Dort, wo es notwendig ist, werde ich die Stimme logischerweise erheben. Ich hatte in den letzten Tagen mehrfach Kontakt mit unserem Bundesvorsitzenden Andreas Babler. Mir ist wichtig, dass wir ein politisches Miteinander pflegen. Ich glaube wirklich, dass die Menschen die Nase voll haben von dieser Streiterei, dem gegenseitigen Anpatzen, dem Schlechtmachen – egal, ob das innerparteilich oder nach außen ist, ob das zwischen der Regierung und der Opposition ist oder innerhalb einer Regierung. Es braucht einen Pakt mit der Bevölkerung, damit wir ein gutes Leben für alle erreichen können.
Also halten Sie es mit Wiens SPÖ-Ex-Bürgermeister Michael Häupl, dass nicht am Balkon, sondern im Wohnzimmer gestritten wird?
Definitiv. Diskussionen sind innerparteilich zu führen. Aber nicht wirklich über die Medien.
Die Innsbrucker Stadtpartei, der Sie angehören, gilt als Babler-freundlich. Waren sie bei der Wahl des Parteichefs Team Babler oder Team Doskozil?
Ich bin hier sehr unverdächtig, weil ich bei den Parteitagen nicht stimmberechtigt war. Ich mag auf jeden Fall nicht diese Einteilungen in links-rechts und in Lager, egal welcher Person sie zugeordnet sind. Wir sind eine Partei und haben uns auf unsere Grundwerte zu besinnen. Wir haben die Aufgabe, für ein gutes Leben für alle zu sorgen und die Welt ein Stück weit zu verbessern. Diese Vision möchte ich für Tirol mit meinem Team verfolgen.
Die SPÖ hat innerhalb weniger Wochen die Landesobmänner von Tirol, Salzburg und Oberösterreich verloren, die als Westachse ein Gegengewicht zur starken Wiener SPÖ bilden wollten. Braucht es das?
Ich glaube, es braucht kein Gegengewicht. Es braucht ein Miteinander und die Möglichkeit, vielleicht auch gemeinsam an Lösungen zu arbeiten. Ich freue mich auf gute Zusammenarbeit mit den Landesparteivorsitzenden und habe mit einigen schon Kontakt gehabt.
Wird es jetzt mit all diesen Wechseln für Andreas Babler vielleicht leichter, weil er einige innerparteiliche Kritiker verloren hat?

Gegebene Daten »
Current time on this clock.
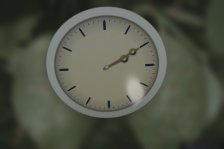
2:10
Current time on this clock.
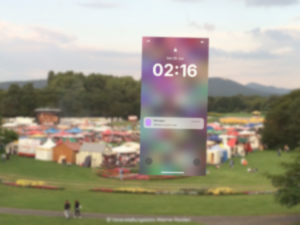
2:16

---

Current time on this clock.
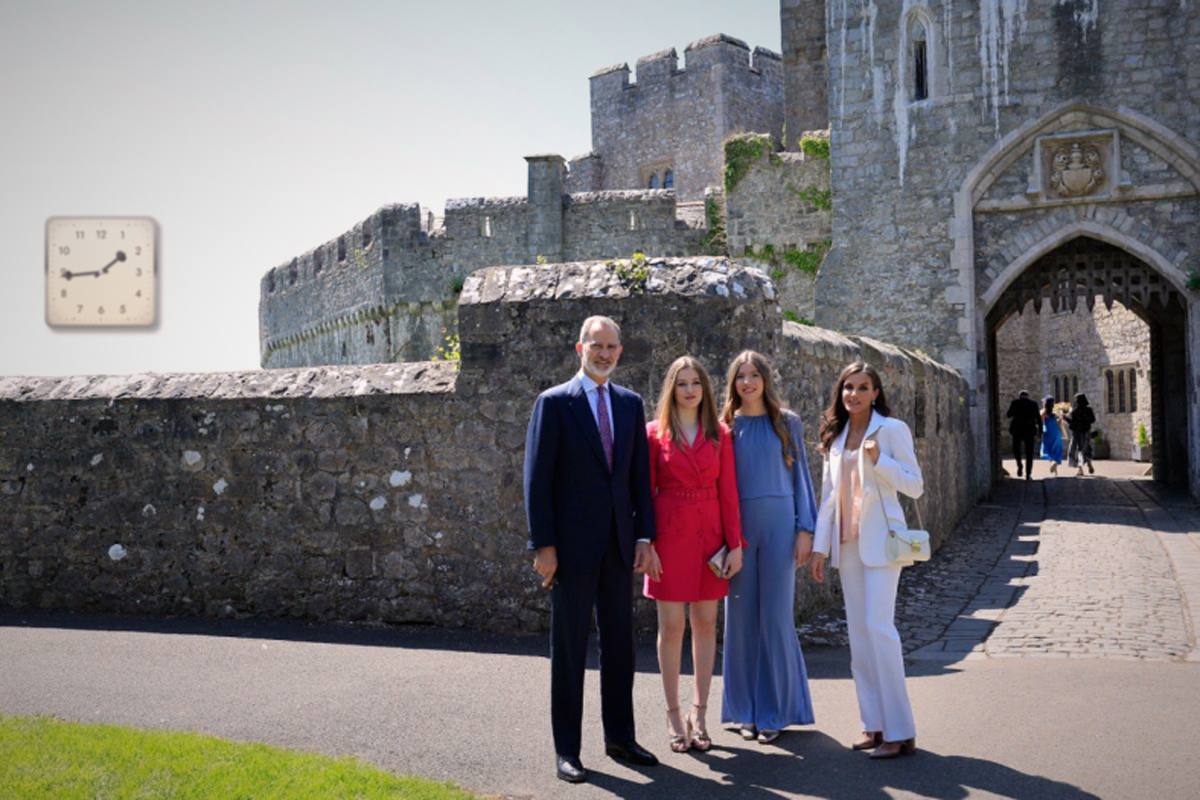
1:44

---

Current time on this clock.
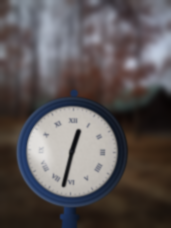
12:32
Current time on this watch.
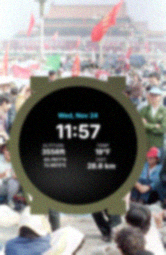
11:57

Ziel » Die Landesobmänner welcher drei Bundesländer hat die SPÖ laut dem vorliegenden Text innerhalb weniger Wochen verloren? Die Datensätze spielen hierfür keine Rolle.

Ergebnis » Die Landesobmänner von Tirol, Salzburg und Oberösterreich.